The shift to outcome-based models is a significant change for the IT services industry. While it presents new opportunities for growth and efficiency, it also poses challenges, particularly for firms that lack new benchmarks and metrics to measure success. As AI continues to evolve, it is likely that the IT services industry will see further changes in contract types and pricing models.
IT firms in India are shifting from traditional time-and-material pricing to outcome-based models, but lack new benchmarks. Analysts say clients seek measurable outcomes such as cost savings, efficiency, and customer satisfaction. Emerging patterns include 20-30% of fees linked to defined business outcomes, productivity gains priced 25-40% below legacy run costs, and subscription-style models with flat fees covering AI-enabled services.
Generative AI is reshaping the landscape of IT services contracts in India, prompting top firms to reassess their approaches to pricing, workforce planning, and contract types. According to a report by Jas Bardia for Mint, companies are increasingly investing in IT services to leverage AI and hardware benefits, despite current sluggish investments [1].Historically, firms like Cognizant have seen approximately 15% to 20% of contracts come up for renegotiations annually, with around 15-20% of discounts or productivity benefits passed on to customers.
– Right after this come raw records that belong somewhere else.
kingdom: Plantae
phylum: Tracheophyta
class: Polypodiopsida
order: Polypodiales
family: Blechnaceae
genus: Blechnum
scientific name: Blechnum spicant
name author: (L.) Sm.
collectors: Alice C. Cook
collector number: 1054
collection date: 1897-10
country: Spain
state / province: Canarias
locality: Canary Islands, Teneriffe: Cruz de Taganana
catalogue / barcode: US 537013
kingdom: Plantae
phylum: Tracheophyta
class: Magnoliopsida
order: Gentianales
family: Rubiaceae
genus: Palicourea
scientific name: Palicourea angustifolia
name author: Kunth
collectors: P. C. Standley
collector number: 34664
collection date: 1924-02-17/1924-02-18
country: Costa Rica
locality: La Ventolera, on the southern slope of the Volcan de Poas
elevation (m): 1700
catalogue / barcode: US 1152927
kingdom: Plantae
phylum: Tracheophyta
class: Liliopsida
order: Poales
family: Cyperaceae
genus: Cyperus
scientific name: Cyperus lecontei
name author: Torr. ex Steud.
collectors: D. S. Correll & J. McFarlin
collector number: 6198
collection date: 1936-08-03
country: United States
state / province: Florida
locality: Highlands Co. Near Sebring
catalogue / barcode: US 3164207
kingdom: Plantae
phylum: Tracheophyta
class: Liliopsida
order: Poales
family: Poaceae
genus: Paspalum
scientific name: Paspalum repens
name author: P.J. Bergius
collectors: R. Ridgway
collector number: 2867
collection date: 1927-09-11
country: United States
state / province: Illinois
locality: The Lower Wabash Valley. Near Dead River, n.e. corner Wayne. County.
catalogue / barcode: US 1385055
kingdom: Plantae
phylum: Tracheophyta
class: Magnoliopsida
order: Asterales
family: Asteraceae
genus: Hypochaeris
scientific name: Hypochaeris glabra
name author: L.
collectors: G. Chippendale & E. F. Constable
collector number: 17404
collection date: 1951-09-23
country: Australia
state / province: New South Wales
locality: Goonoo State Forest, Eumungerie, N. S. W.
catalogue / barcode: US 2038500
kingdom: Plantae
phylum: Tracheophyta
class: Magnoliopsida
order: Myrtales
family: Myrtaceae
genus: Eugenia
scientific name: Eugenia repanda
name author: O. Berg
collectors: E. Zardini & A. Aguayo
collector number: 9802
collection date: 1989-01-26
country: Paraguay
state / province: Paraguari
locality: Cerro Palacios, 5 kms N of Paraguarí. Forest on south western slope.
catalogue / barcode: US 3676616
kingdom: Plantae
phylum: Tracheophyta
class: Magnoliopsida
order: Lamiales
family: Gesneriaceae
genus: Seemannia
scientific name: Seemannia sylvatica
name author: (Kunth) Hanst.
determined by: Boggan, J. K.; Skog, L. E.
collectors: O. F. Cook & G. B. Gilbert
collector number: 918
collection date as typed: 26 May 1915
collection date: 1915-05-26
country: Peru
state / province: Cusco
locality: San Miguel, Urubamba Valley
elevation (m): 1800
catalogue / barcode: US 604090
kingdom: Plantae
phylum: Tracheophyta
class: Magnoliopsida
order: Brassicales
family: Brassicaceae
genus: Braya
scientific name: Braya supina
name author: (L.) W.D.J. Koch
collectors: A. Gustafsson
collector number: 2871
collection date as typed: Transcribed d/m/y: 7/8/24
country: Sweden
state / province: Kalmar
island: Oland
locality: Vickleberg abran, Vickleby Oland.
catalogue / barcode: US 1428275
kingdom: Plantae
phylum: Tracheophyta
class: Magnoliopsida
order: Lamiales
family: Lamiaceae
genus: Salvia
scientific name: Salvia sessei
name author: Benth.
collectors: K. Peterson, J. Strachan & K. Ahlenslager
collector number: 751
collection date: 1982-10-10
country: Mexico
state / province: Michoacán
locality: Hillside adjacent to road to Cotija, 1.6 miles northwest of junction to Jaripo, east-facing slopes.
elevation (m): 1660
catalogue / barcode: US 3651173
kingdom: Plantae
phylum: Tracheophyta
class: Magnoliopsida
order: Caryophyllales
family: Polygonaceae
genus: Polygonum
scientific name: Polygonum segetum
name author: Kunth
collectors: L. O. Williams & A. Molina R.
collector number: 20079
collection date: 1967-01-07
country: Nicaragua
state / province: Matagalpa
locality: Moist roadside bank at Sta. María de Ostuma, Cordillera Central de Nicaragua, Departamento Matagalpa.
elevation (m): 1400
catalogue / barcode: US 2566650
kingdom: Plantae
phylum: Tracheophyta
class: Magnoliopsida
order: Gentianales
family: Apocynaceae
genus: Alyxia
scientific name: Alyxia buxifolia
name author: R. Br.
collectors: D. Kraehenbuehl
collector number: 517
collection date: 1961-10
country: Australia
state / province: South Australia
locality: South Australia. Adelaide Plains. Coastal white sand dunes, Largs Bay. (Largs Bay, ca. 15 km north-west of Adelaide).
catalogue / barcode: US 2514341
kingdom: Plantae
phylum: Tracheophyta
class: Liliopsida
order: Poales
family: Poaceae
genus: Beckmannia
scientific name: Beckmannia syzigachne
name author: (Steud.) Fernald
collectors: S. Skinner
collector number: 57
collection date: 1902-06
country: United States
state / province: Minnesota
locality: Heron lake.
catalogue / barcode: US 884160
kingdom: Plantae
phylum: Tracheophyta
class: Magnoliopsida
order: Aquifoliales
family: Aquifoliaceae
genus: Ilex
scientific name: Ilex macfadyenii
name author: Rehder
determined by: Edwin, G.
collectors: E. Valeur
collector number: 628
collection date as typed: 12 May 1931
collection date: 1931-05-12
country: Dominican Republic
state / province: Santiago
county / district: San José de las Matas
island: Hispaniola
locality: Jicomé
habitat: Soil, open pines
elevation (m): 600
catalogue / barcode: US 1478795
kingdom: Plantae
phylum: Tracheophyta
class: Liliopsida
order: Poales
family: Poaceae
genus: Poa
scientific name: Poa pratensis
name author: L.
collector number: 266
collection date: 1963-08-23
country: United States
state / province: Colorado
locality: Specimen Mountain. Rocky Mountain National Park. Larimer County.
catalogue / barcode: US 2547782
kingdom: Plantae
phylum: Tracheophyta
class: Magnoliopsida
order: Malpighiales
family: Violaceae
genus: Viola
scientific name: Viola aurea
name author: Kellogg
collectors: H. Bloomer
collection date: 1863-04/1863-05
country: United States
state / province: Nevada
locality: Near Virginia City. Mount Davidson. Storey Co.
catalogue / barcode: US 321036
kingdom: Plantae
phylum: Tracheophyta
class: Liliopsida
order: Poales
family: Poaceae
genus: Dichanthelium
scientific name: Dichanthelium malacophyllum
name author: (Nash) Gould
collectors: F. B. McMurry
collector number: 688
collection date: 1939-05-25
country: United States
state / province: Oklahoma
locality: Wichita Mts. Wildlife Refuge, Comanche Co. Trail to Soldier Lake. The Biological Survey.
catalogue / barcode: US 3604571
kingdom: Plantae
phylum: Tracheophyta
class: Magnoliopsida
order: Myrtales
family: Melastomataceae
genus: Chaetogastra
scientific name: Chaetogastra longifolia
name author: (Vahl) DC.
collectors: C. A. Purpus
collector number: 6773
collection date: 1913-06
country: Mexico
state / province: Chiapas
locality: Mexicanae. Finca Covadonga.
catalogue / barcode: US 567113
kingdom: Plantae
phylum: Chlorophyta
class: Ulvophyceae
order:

However, the advent of AI is leading to a significant shift in contract types, with Fortune 500 clients rewriting their agreements to prioritize time-and-material arrangements over traditional fixed-price pacts. This shift is driven by the desire to gain from AI-driven efficiency [1].
Analysts from Nomura and Jefferies predict that AI will limit the growth in the IT services market to 1.5%-3% CAGR over 2024-29 due to several key reasons. Clients may delay IT spends due to concerns about rapid AI advancements rendering current investments obsolete. AI-led productivity gains could impact existing IT services revenues by 20% over FY25-30. Additionally, growth opportunities arising from AI may be back-ended [1].
Mid-sized firms are particularly affected by AI, as it reduces IT operations and software development costs. This deflationary effect is causing some firms to struggle, while larger firms are leveraging AI to increase efficiency and reduce costs [1].
In response to these changes, IT firms in India are shifting from traditional time-and-material pricing to outcome-based models. Analysts suggest that clients are increasingly seeking measurable outcomes such as cost savings, efficiency, and customer satisfaction. Emerging patterns include 20-30% of fees linked to defined business outcomes, productivity gains priced 25-40% below legacy run costs, and subscription-style models with flat fees covering AI-enabled services .
The shift to outcome-based models is a significant change for the IT services industry. While it presents new opportunities for growth and efficiency, it also poses challenges, particularly for firms that lack new benchmarks and metrics to measure success. As AI continues to evolve, it is likely that the IT services industry will see further changes in contract types and pricing models.